▸ Task list
1. Translate this sentence from the jobs figures excerpt into Spanish: "However, there was a fall in demand for people in the gas and electricity sectors where vacancy rates dropped by 14%."
2. Update the jobs figures excerpt. Copy everything from "Molly Scott Cato, Green" down to "a wages crisis.", and change "wages crisis" to "pay crisis".
3. Rewrite the paragraph of the jobs figures excerpt that begins "The ONS said the highest rate of vacancies" as a short bulleted list. Keep its main facts.
BEGIN Source extract
The ONS said the highest rate of vacancies was in construction, which rose by 18.7% in the first three months of the year. Sectors such as hotels and food services, including restaurants, and entertainment saw job openings increase by 13.1%.

However, there was a fall in demand for people in the gas and electricity sectors where vacancy rates dropped by 14%.

Chancellor Rishi Sunak said the latest figures "show the continued strength of our jobs market", adding that the government was "helping to cushion the impacts of global price rises through over £22bn of support for the cost of living this financial year".

But Labour's shadow chief secretary to the Treasury, Pat McFadden, said the data shows that "Conservative choices are leaving real wages squeezed and people worse off".

"At a time like this, Rishi Sunak could have chosen a one-off windfall tax on huge oil and gas company profits to cut household energy bills by up to £600.

"Instead, he's decided to make Britain the only major economy to land working people with higher taxes in the midst of a cost-of-living crisis," he said.

Molly Scott Cato, Green Party finance and economy spokesperson, said: "Rather than a cost of living crisis we should see the perilous situation facing working people as a wages crisis.

"A Green government would introduce taxes on the wealthy and on pollution to fund decent pay rises so that all public service workers get a pay rise that at least matches the cost of living and begins to restore earnings lost over the last decade."
END Source extract
BEGIN Supplied information
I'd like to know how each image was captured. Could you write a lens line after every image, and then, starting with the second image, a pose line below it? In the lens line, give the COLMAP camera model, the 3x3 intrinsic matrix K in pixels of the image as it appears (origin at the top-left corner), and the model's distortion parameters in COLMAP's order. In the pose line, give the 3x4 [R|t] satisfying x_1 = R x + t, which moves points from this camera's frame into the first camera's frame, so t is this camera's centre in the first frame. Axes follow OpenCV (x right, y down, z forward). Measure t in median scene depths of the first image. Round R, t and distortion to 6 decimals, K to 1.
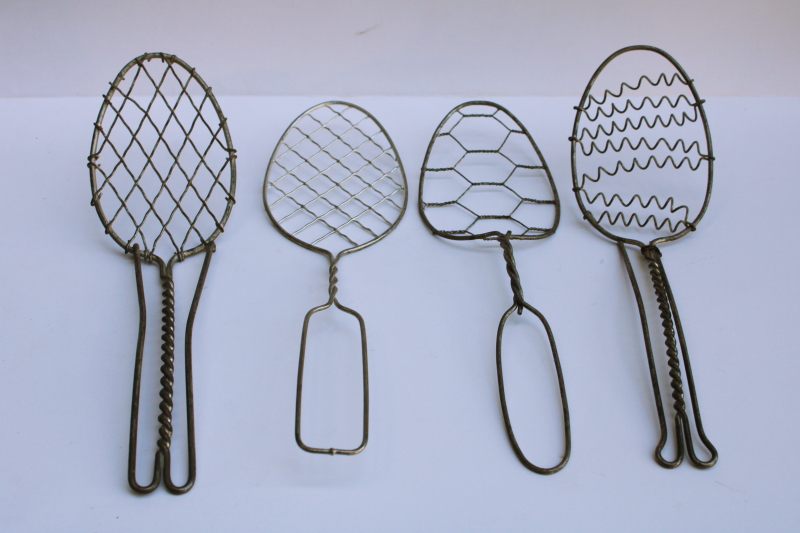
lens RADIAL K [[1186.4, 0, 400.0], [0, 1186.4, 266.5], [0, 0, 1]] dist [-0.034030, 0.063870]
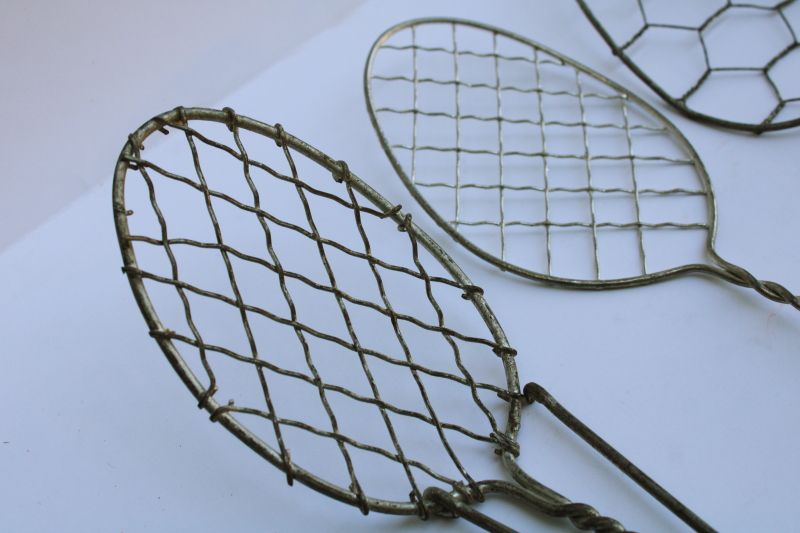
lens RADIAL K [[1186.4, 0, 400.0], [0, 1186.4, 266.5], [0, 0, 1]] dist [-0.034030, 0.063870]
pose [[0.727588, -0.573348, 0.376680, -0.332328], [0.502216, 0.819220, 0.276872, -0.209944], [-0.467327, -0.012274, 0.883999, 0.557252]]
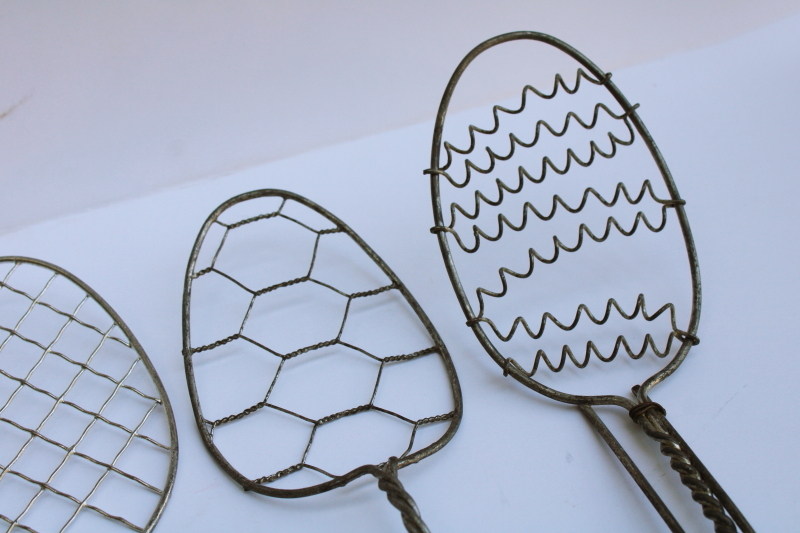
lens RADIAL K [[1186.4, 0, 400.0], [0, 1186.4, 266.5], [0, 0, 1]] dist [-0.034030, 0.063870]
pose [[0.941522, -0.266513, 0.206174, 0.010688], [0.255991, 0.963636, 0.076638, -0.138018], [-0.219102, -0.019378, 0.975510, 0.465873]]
END Supplied information
BEGIN Supplied information
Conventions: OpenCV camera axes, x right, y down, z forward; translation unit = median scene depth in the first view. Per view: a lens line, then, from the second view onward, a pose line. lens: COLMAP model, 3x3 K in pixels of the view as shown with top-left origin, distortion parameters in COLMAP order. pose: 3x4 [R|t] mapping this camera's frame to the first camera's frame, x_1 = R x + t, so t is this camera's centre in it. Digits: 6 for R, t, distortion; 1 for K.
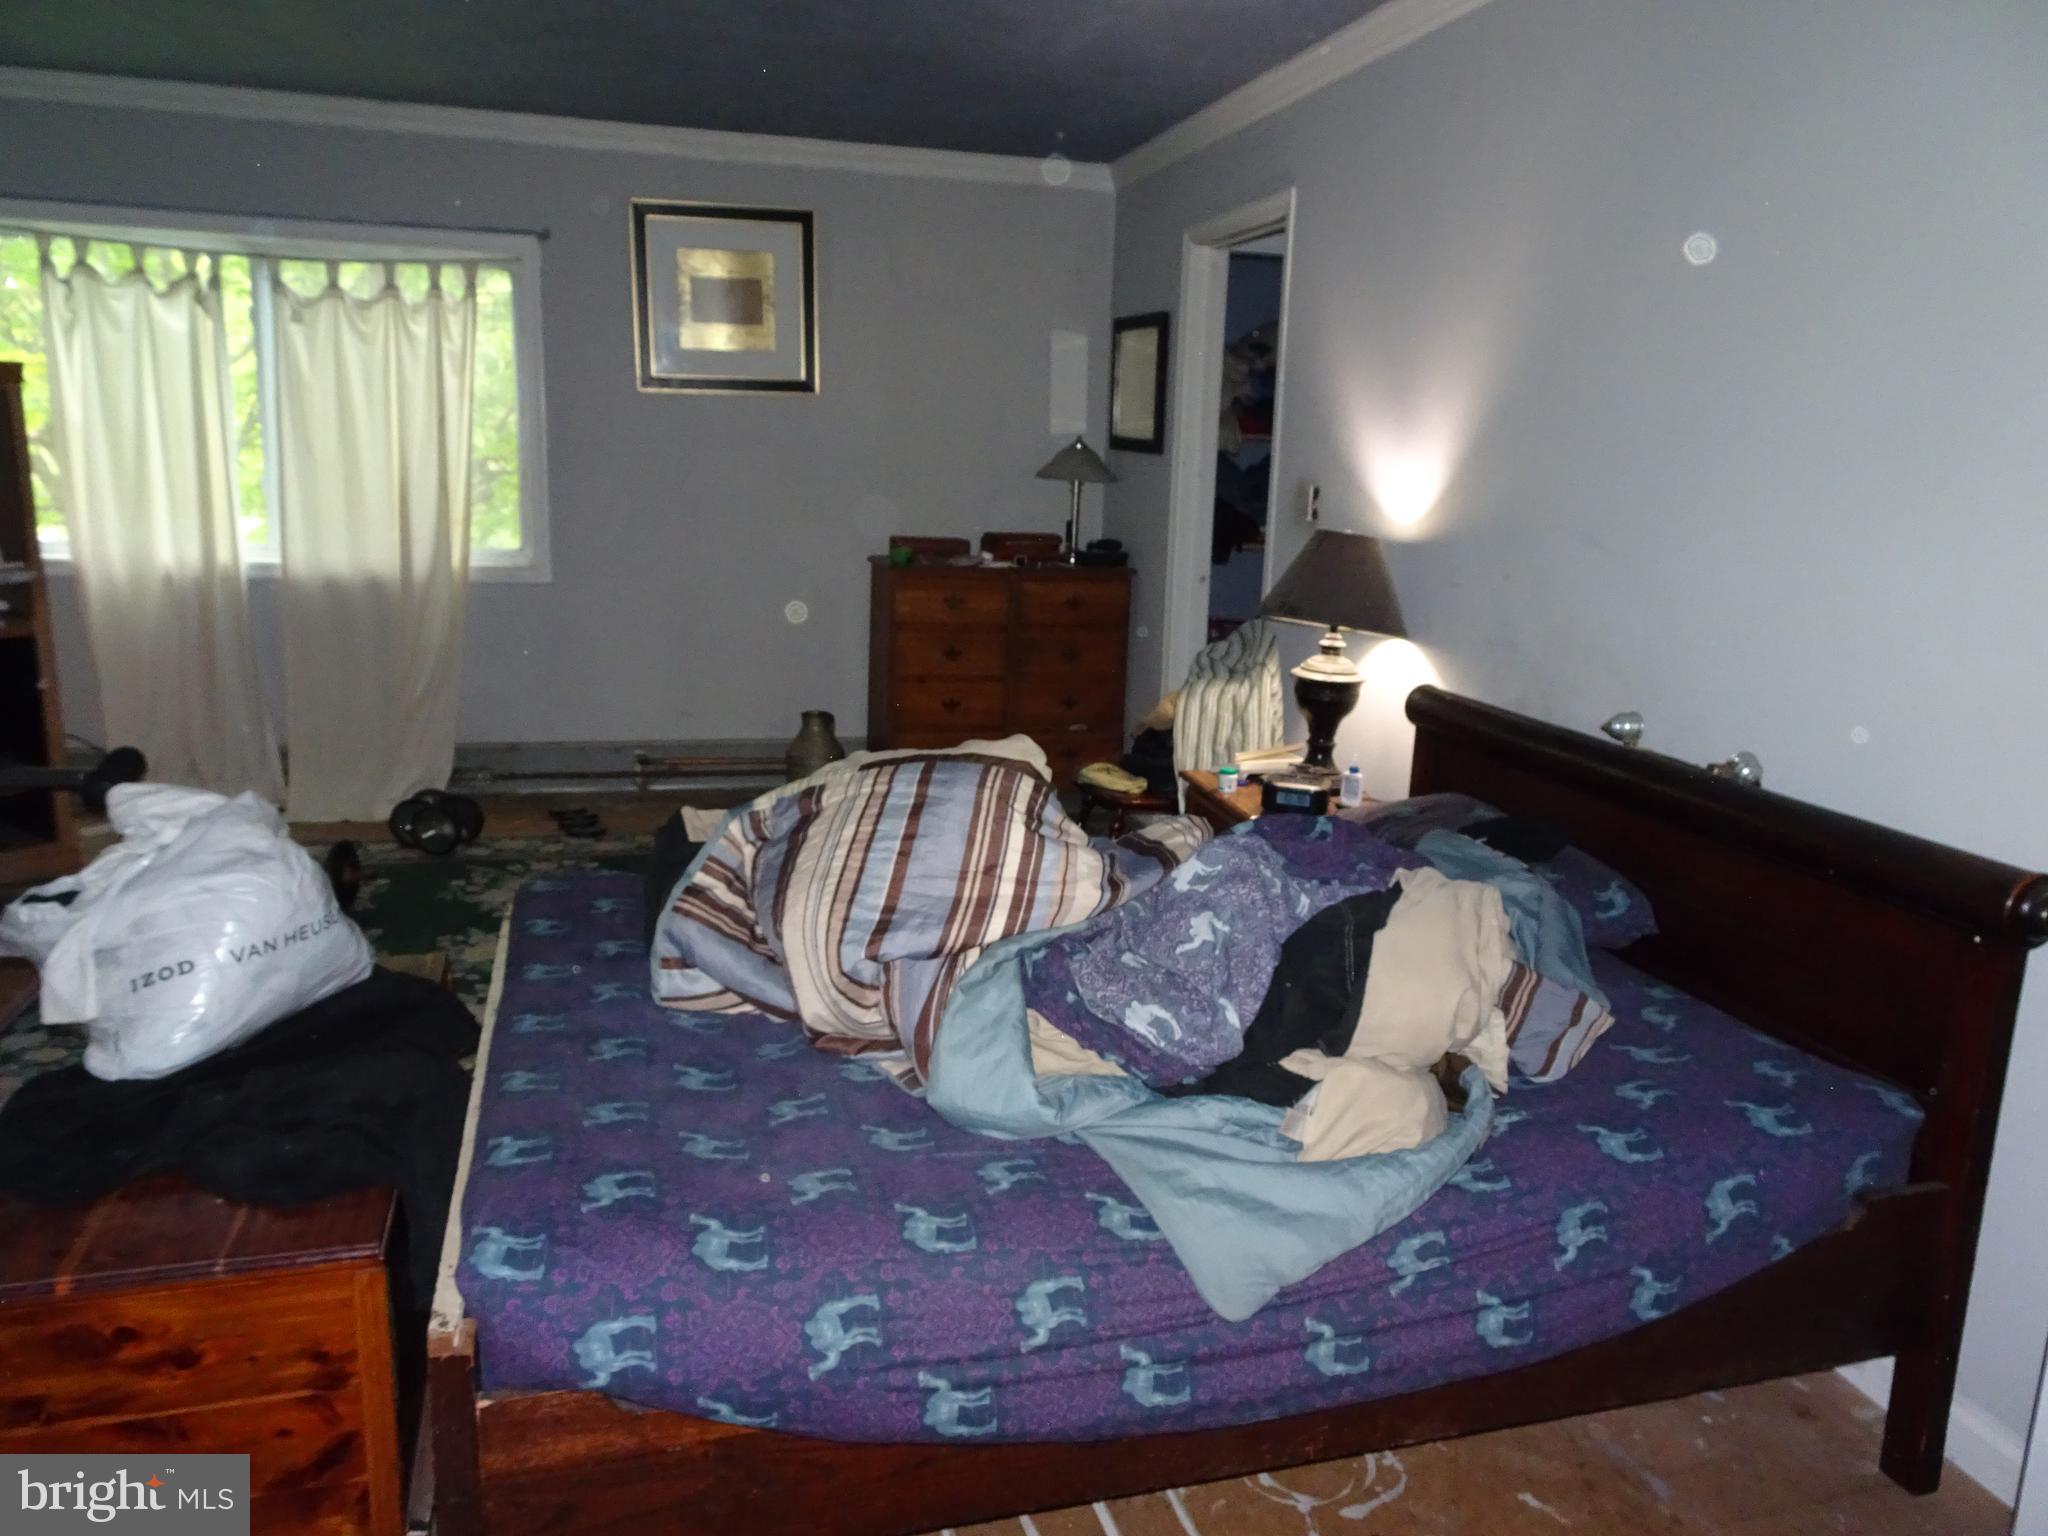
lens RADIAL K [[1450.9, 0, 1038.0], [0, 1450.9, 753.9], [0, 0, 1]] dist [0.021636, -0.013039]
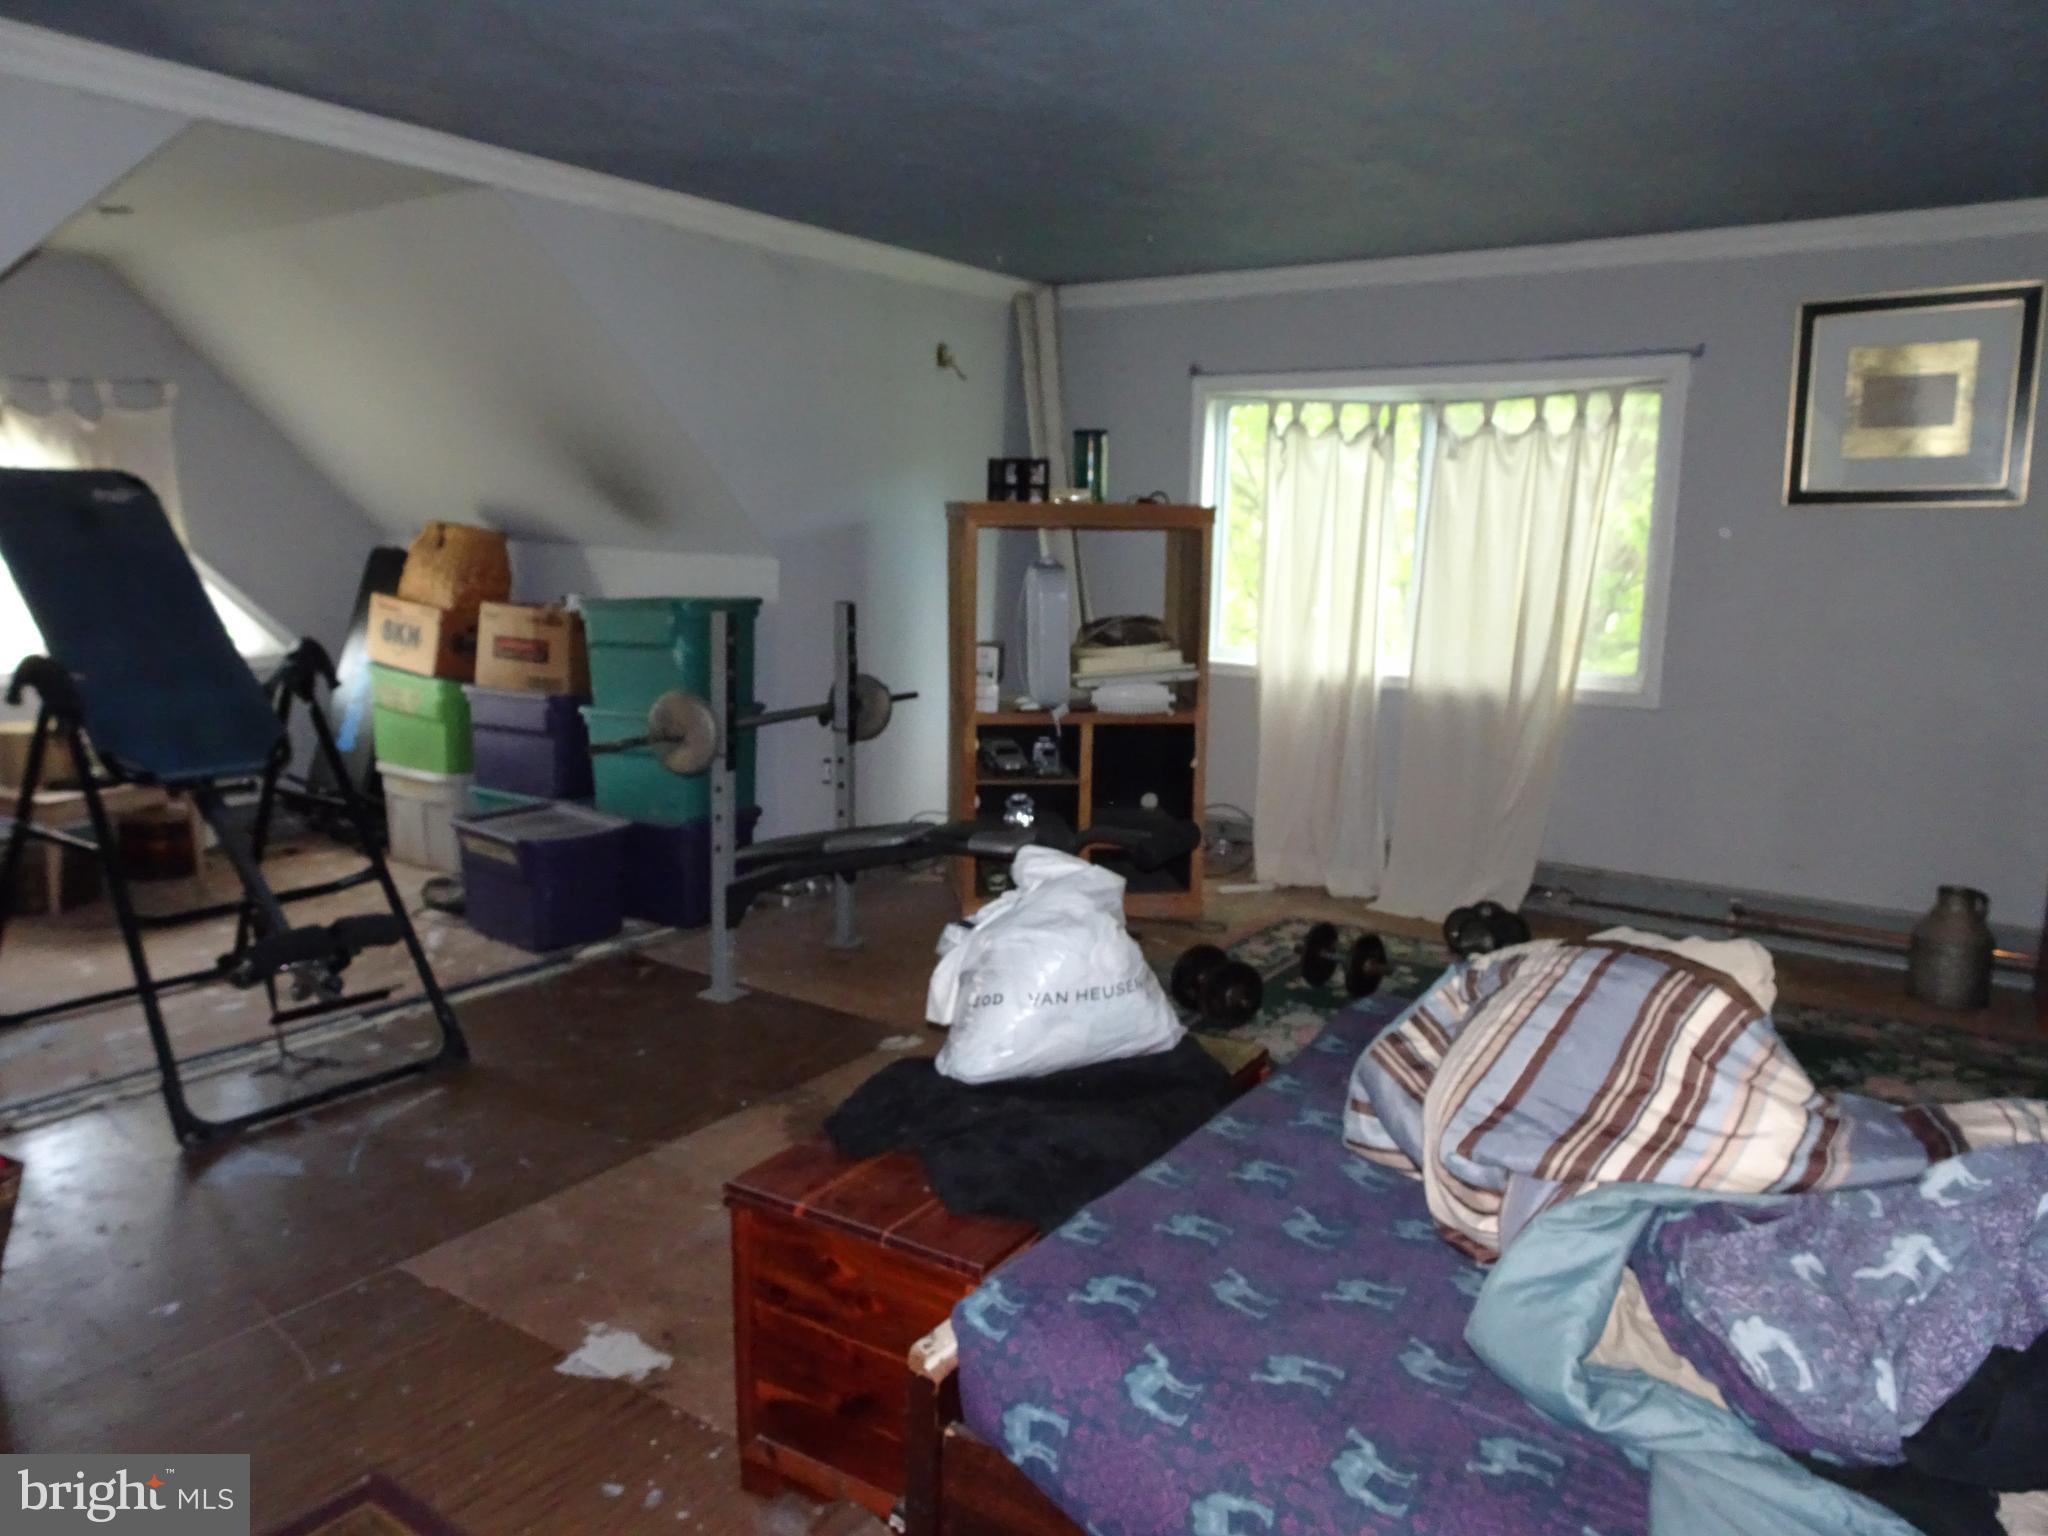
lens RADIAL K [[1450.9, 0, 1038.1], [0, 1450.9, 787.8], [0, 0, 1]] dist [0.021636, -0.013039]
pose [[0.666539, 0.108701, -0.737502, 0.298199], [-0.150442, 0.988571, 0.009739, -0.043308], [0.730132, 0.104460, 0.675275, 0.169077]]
END Supplied information
▸ Answer set
1. Sin embargo, hubo una caída en la demanda de personal en los sectores del gas y la electricidad, donde las tasas de vacantes descendieron un 14 %.

2.
Molly Scott Cato, Green Party finance and economy spokesperson, said: "Rather than a cost of living crisis we should see the perilous situation facing working people as a pay crisis.

3.
- Construction had the highest rate of vacancies, according to the ONS. Vacancies there rose by 18.7% in the first three months of the year.
- Job openings in hotels and food services (including restaurants) and in entertainment increased by 13.1%.